Most Bethlehem stars have 5 arms, some have 7 or 8; some are doves of peace; some are Stars of David, or crosses; there are even elaborate nativity scenes. You don’t have to be religious to appreciate these hand-carved beauties. No matter how simple or complex, they’re all quite special, and I’ve collected them for years without ever suspecting that one day they’d be hot properties.
Mother-of-pearl carving is a traditional handicraft in Bethlehem, said to have been brought to the city by Franciscan friars from Italy in the 15th century. The first exhibition in the West of mother-of-pearl artifacts from Palestine was at The World’s Fair in New York in 1852. Two brothers, Giries and Ibrahim Mansur, exhibited their work and were a great success. Owing to the Mansur Brothers, the West discovered carved MOP and it has been popular ever since.
In past times, most of the oysters for Israel’s mother-of-pearl supply came from the Red Sea, which as recently as 2009 had a robust mollusk population. Today, however, the Red Sea has suffered a sharp decline in species and many are endangered. Therefore Australia, California, New Zealand, and Brazil are the main source of the MOP used in many, but not all, recent Bethlehem stars.

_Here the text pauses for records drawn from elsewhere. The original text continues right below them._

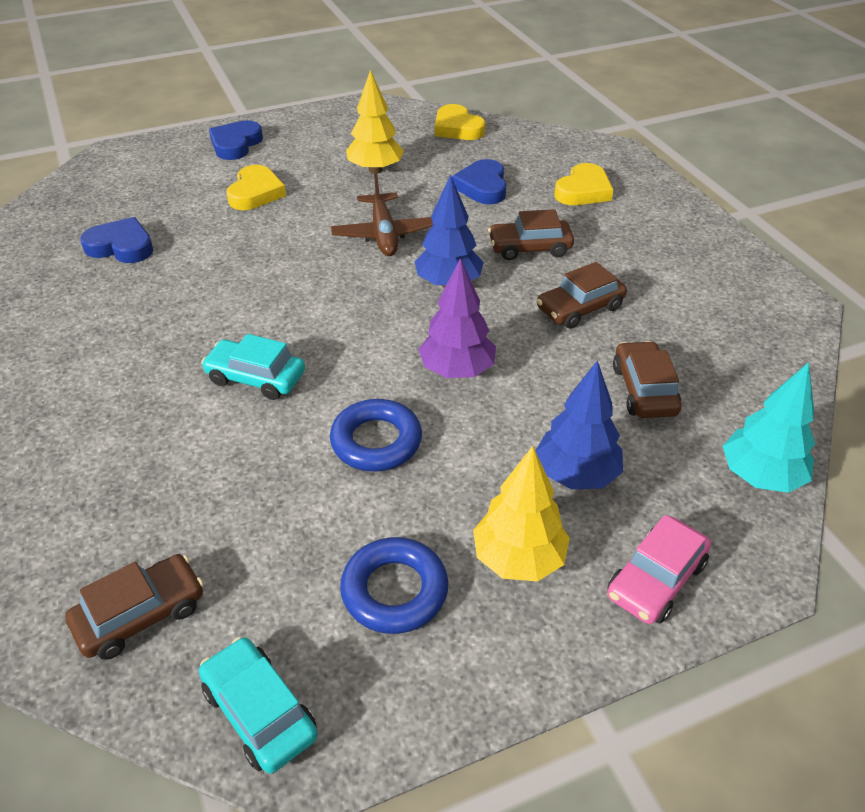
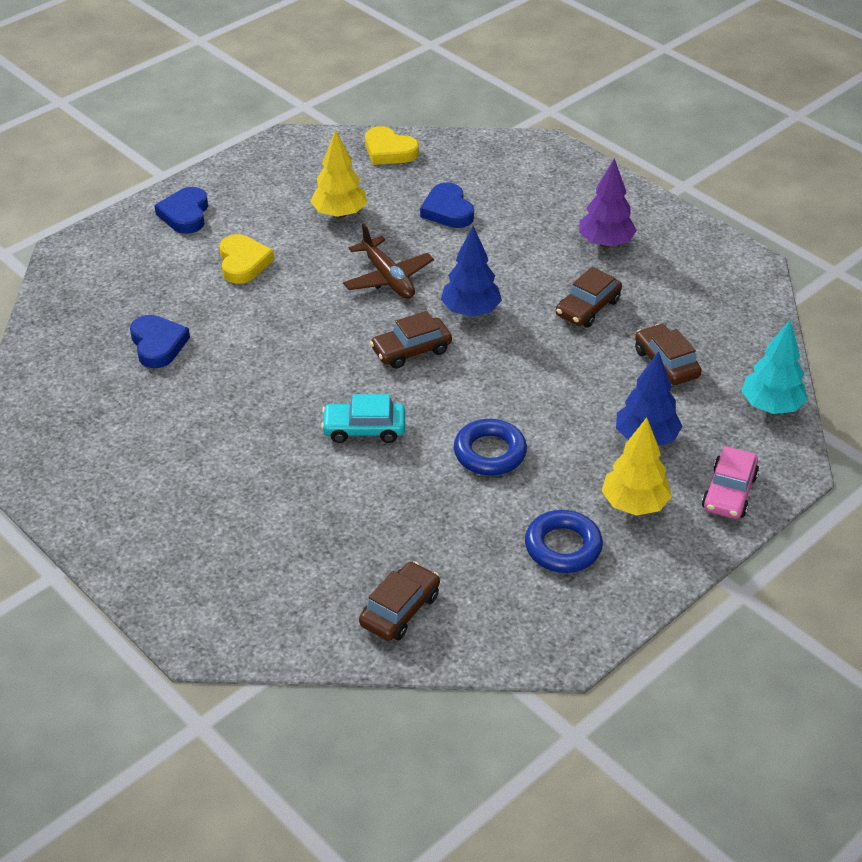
camera: 20 degrees left, 0 degrees up
(121, 246) = (158, 344): blue heart -> blue heart turned 75 degrees clockwise
(259, 712) = (519, 639): turquoise car -> none
(457, 370) = (519, 383): purple tree -> purple tree (605, 243)
(530, 248) = (520, 262): brown car -> brown car (411, 350)
(583, 191) = (538, 195): yellow heart -> none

I cannot specify how old these are, but their (typically) unmarked pins are not oxidized, tho' their glue is slightly discolored, so I assume probably no earlier than mid-century. The brooches' simple pins are glued on with epoxy that won’t release unless you boil the star to loosen it. (I do this with clip- or screw-backs when I want to remove the findings so I can transform old medallions into new dangle earrings..)
In essence, these represent the star that guided the Magi with their gifts to the birthplace of Christ. Look closely to see that the small carvings between some points are doves of peace. Ponder this: these brooches came all the way from the Holy Land, and possibly even the Red Sea. They are artifacts of millennia-old tradition and history, and there’s no telling where they may have traveled in the years before they reached me, all the way out here in California. Though they've seen some mileage, they're still as lustrous and radiant as the day they were carved. I display them in my cabinet of wonders.
About 1.5" in diameter, or 1 & 7/8 wide.